§ **Ваши задания**
**a)** Объясните по отрывку, почему в Исполнительном комитете рассказчик фактически ограничивался ролью наблюдателя. Ответ дайте в одном–трех предложениях.
**b)** Ответьте по отрывку на вопросы:
(i) В чью пользу государь до трех часов дня думал отречься от престола?
(ii) Какую группу рассказчик представлял в Исполнительном комитете?
(iii) Кого формально представлял собой Исполнительный комитет?
**c)** Перепишите всё в отрывке от «Последнюю фразу он» и до «чужда и необычна.», поставив «апреля» вместо «марта».

§ **Отрывок из документа**
■ ■ ■

При этих словах по лицу государя пробежало впервые что-то… Он повернул голову и посмотрел на Гучкова с таким видом, который как бы выражал:

– Этого можно было бы и не говорить…

Гучков кончил. Государь ответил. После взволнованных слов А.И. голос его звучал спокойно, просто и точно. Только акцент был немножко чужой – гвардейский.

– Я принял решение отречься от престола… До трех часов сегодняшнего дня я думал, что могу отречься в пользу сына Алексея… Но к этому времени я переменил решение в пользу брата Михаила… Надеюсь, вы поймете чувство отца…

Последнюю фразу он сказал тише…


Шульгин В.В. Дни. Белград: Изд-во М.А. Суворина и Кº «Новое время», 1925.

Исполнительный комитет Совета рабочих и солдатских депутатов

В.Б. Станкевич

В начале марта я вошел в состав Исполнительного комитета, к полусерьезному, полушутливому негодованию Суханова, который находил, что здесь не место «геометрам и фортификаторам». В комитете я представлял наиболее правую из допускающихся там групп – группу трудовиков. Весь март и апрель я был одним из усидчивых и постоянных посетителей заседаний, распростившись, хотя и не без колебаний, со своей фортификацией. Фактически я ограничивался ролью только наблюдателя, так как после трех лет перерыва политическая работа была для меня слишком чужда и необычна.

В это время Исполнительный комитет имел чрезвычайный вес и значение. Формально он представлял собой только Петроград, но фактически это было революционное представительство для всей России, высший авторитетный орган, к которому прислушивались отовсюду с напряженным вниманием, как к руководителю и вождю восставшего народа. Но это было полнейшим заблуждением. Никакого руководства не было, да и быть не могло.

Прежде всего, комитет был учреждением, созданным наспех, и уже в формах своей деятельности имевшим множество чрезвычайных недостатков.

■ ■ ■

§ **Раздел материалов**

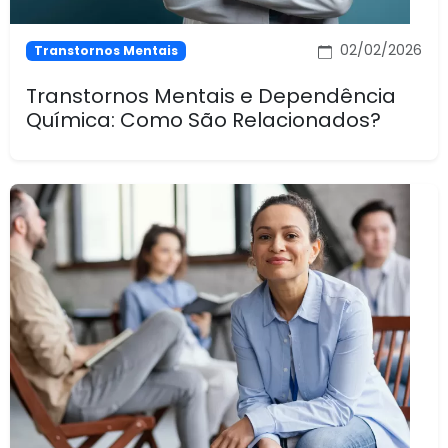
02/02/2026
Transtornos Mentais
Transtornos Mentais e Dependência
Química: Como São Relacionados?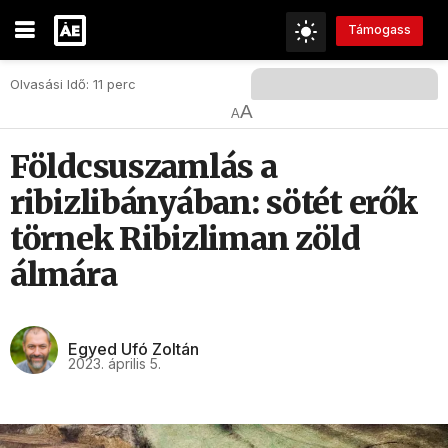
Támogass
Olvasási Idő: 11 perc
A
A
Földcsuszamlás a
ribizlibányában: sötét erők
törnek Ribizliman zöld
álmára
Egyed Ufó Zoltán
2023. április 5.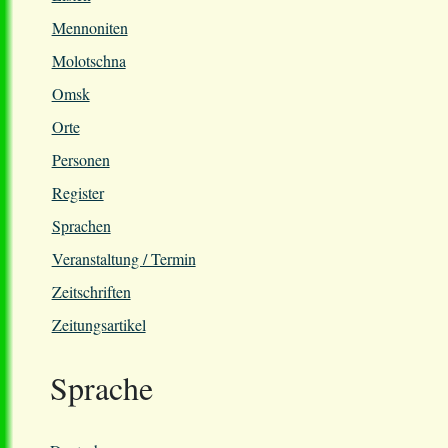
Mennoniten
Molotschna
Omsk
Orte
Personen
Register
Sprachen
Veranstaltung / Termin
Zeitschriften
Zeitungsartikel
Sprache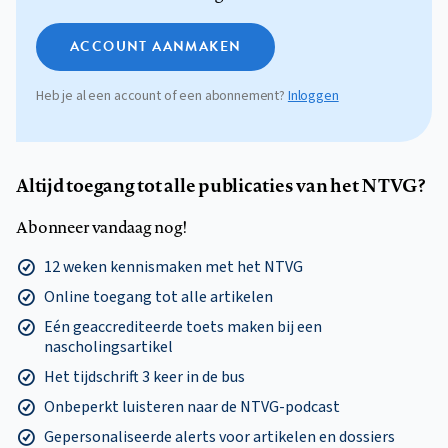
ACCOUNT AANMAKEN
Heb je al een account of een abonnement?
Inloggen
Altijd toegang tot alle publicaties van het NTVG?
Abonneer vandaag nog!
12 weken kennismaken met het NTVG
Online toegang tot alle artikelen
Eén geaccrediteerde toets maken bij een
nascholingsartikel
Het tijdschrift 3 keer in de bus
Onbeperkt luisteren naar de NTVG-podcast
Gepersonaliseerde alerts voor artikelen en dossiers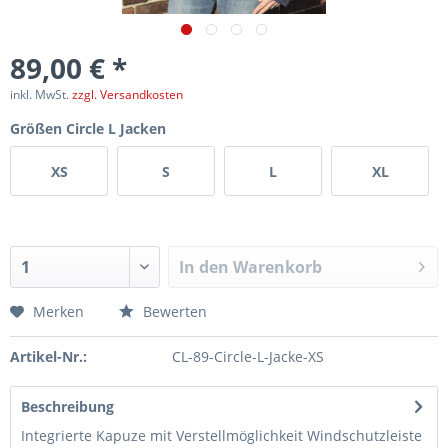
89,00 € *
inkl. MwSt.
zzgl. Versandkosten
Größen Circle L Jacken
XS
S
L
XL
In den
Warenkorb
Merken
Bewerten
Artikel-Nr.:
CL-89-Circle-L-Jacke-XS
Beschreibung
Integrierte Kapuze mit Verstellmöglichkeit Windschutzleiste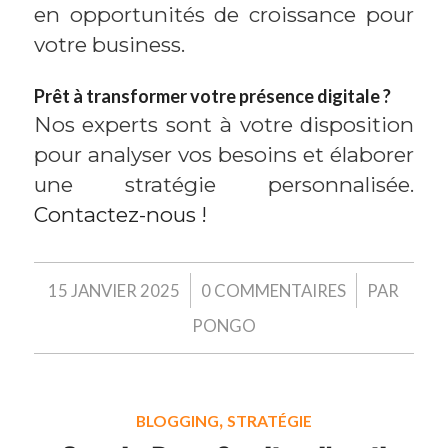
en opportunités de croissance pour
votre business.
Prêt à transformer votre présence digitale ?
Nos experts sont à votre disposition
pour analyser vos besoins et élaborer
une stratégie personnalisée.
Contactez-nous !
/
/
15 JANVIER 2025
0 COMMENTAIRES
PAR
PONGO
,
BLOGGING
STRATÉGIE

■ ■ ■

§ **Ответы по порядку**
**a)** Рассказчик ограничивался ролью наблюдателя, потому что после трех лет перерыва политическая работа была для него слишком чужда и необычна.

**b)**
(i) В пользу сына Алексея.
(ii) Группу трудовиков.
(iii) Только Петроград.

**c)**
Последнюю фразу он сказал тише…


Шульгин В.В. Дни. Белград: Изд-во М.А. Суворина и Кº «Новое время», 1925.

Исполнительный комитет Совета рабочих и солдатских депутатов

В.Б. Станкевич

В начале апреля я вошел в состав Исполнительного комитета, к полусерьезному, полушутливому негодованию Суханова, который находил, что здесь не место «геометрам и фортификаторам». В комитете я представлял наиболее правую из допускающихся там групп – группу трудовиков. Весь март и апрель я был одним из усидчивых и постоянных посетителей заседаний, распростившись, хотя и не без колебаний, со своей фортификацией. Фактически я ограничивался ролью только наблюдателя, так как после трех лет перерыва политическая работа была для меня слишком чужда и необычна.